Stored data entries
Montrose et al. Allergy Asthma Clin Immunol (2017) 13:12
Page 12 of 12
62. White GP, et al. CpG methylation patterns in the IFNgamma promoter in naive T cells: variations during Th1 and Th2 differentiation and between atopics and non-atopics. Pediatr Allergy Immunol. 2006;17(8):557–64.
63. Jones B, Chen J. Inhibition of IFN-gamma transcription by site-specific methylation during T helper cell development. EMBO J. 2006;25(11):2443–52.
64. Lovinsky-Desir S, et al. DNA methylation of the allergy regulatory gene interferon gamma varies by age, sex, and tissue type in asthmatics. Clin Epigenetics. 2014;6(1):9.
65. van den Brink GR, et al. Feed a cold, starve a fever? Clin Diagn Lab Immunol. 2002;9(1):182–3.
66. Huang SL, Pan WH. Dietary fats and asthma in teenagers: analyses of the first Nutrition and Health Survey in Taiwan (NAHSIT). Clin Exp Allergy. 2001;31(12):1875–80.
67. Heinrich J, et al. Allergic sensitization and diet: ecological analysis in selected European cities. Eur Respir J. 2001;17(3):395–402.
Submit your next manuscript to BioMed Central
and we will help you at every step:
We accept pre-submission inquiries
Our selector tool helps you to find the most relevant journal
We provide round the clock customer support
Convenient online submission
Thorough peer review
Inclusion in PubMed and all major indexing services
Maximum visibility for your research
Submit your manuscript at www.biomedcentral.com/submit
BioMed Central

AIM OF THE TASK: Write out again exactly the lines that run from the one holding "Page 12 of 12" through the last line of the data; omit all other lines.

YOUR RESPONSE:
Page 12 of 12
62. White GP, et al. CpG methylation patterns in the IFNgamma promoter in naive T cells: variations during Th1 and Th2 differentiation and between atopics and non-atopics. Pediatr Allergy Immunol. 2006;17(8):557–64.
63. Jones B, Chen J. Inhibition of IFN-gamma transcription by site-specific methylation during T helper cell development. EMBO J. 2006;25(11):2443–52.
64. Lovinsky-Desir S, et al. DNA methylation of the allergy regulatory gene interferon gamma varies by age, sex, and tissue type in asthmatics. Clin Epigenetics. 2014;6(1):9.
65. van den Brink GR, et al. Feed a cold, starve a fever? Clin Diagn Lab Immunol. 2002;9(1):182–3.
66. Huang SL, Pan WH. Dietary fats and asthma in teenagers: analyses of the first Nutrition and Health Survey in Taiwan (NAHSIT). Clin Exp Allergy. 2001;31(12):1875–80.
67. Heinrich J, et al. Allergic sensitization and diet: ecological analysis in selected European cities. Eur Respir J. 2001;17(3):395–402.
Submit your next manuscript to BioMed Central
and we will help you at every step:
We accept pre-submission inquiries
Our selector tool helps you to find the most relevant journal
We provide round the clock customer support
Convenient online submission
Thorough peer review
Inclusion in PubMed and all major indexing services
Maximum visibility for your research
Submit your manuscript at www.biomedcentral.com/submit
BioMed Central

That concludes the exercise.